Turkish-Iranian Gold Dealer Must Face Laundering, Sanctions Case

  • Zarrab argued U.S. prosecutors overreached in bringing charges
  • Gold trader is accused of violating U.S. sanctions on Iran

A Turkish-Iranian gold trader must stand trial for laundering hundreds of millions of dollars and violating U.S. sanctions on Iran, a New York judge said in rejecting a bid to dismiss the case as “unprecedented.”

Reza Zarrab, who allegedly owns a multi-billion dollar network of companies in Turkey and the United Arab Emirates, argued that U.S. prosecutors had "manufactured" the case as part of a "dangerous extension" of American law. He said he’s the first foreign national accused of violating U.S. banking sanctions against Iran in transactions that were otherwise lawful for him as a Turkish citizen, a claim prosecutors didn’t deny.

“Without Zarrab and his network of exchange houses and front companies to secretly conduct sanctions-evading international financial transfers, Zarrab’s Iranian co-conspirators would have been excluded from access to the U.S. financial system," U.S. District Judge Richard Berman in Manhattan said Monday, summarizing the U.S. allegations. "Zarrab’s charged conduct goes to the very heart of what U.S. sanctions laws are intended to prohibit."
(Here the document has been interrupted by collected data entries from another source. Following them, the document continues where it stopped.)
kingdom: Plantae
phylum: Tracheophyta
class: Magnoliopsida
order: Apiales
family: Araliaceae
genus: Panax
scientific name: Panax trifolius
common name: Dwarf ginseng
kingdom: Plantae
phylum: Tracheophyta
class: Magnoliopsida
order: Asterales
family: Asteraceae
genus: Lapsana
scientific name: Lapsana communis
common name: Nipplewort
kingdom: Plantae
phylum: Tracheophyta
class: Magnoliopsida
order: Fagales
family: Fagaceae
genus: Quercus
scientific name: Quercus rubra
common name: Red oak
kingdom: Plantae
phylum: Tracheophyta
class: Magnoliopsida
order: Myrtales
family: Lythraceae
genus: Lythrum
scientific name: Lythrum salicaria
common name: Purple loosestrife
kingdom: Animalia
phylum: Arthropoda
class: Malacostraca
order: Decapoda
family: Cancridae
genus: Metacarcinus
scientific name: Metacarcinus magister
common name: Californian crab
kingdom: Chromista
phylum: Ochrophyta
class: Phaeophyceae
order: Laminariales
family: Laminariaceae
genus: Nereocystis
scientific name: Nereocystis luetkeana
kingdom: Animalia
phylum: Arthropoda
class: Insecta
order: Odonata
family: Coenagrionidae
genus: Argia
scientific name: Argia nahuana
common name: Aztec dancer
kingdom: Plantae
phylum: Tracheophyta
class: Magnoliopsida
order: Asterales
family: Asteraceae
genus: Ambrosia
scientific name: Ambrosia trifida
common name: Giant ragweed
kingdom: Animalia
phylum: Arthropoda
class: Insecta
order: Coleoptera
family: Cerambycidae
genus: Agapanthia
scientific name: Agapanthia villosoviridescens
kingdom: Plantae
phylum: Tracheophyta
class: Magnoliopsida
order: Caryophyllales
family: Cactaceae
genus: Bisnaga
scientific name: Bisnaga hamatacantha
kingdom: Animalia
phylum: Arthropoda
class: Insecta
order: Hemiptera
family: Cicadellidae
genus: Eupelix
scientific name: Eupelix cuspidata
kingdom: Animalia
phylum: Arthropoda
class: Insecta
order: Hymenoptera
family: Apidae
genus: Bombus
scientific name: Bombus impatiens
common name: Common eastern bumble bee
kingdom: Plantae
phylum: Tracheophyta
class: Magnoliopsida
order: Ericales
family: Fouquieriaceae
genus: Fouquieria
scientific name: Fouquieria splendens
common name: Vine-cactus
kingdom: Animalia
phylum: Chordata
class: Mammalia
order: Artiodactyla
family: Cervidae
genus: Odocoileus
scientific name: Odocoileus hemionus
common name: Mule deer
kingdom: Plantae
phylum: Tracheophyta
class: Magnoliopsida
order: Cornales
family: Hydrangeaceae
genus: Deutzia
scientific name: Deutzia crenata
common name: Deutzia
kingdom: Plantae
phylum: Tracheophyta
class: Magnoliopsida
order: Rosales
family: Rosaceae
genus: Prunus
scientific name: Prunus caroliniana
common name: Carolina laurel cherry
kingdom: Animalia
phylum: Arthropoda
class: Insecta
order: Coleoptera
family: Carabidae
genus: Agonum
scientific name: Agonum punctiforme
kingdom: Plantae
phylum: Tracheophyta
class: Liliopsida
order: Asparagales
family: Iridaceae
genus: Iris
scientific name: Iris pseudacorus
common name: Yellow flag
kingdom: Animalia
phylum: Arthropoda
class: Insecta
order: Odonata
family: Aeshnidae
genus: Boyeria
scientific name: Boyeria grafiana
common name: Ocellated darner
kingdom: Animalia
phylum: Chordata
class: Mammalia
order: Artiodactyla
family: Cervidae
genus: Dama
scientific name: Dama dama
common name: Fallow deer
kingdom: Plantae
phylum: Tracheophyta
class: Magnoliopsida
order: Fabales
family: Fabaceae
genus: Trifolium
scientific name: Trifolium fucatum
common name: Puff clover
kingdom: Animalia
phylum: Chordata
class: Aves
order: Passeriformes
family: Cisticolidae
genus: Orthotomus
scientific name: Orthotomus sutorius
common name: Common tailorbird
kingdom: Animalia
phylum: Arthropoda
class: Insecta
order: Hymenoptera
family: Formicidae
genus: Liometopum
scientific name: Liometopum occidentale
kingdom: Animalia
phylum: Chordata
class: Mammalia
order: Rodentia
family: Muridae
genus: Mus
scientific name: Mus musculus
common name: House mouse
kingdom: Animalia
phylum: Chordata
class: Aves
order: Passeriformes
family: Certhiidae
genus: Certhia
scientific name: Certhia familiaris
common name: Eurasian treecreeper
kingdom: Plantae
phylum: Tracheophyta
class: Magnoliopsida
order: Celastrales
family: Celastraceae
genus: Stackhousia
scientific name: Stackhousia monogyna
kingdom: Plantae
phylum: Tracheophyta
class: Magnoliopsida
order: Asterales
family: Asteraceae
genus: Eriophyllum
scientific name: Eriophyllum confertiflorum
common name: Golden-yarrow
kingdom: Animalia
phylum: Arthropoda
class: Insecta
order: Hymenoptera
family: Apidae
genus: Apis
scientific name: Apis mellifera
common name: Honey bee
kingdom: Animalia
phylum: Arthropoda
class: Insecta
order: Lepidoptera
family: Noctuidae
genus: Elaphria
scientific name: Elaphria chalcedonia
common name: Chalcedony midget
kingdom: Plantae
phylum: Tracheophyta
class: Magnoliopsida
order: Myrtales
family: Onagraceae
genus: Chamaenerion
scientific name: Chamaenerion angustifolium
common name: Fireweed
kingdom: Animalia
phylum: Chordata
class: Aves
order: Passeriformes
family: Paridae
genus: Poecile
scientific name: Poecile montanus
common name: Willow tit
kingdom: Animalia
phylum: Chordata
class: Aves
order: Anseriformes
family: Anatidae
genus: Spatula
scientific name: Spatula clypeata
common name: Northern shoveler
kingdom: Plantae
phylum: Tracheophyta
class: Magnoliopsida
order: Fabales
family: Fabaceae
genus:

Zarrab, who denies wrongdoing, is accused of money laundering and using a web of companies to induce American banks to launder money in transactions that violated the sanctions. He has been in custody in New York since he was arrested in Florida in March en route to a family trip to Disney World.

Bribery Scandal

The case has been closely watched in Turkey as Zarrab was at the center of a bribery scandal that engulfed that country’s leadership. He was previously charged in a graft probe there in 2013, accused of bribing cabinet ministers with millions of dollars in cash and gifts to help facilitate trade in gold with Iran, according to police and court documents in Turkey reviewed by Bloomberg News. 

Berman said sanctions laws can be used against people and not just banks and that the U.S. has authority to bring such cases because it needs to defend itself against Iran’s sponsorship of international terrorism. The U.S. has levied billions of dollars in fines against banks including HSBC Holdings Plc and BNP Paribas SA for violating sanctions against Iran and other countries.

The U.S. anti-money-laundering law "applies to foreign nationals or persons acting outside the United States if they are engaging in a transaction that involves property that is subject to the jurisdiction of the United States," Berman wrote.

Berman also said there was evidence to suggest Zarrab and his accomplices used "layered transactions" and shell companies "to deceive U.S. banks into processing transfers on behalf of sanctioned entities." Zarrab has said his business was legitimate.

Zarrab’s lawyer, Benjamin Brafman, didn’t immediately respond to a voice-mail message seeking comment on the decision.

The case is U.S. v. Reza Zarrab, 15-cr-867, U.S. District Court, Southern District of New York (Manhattan).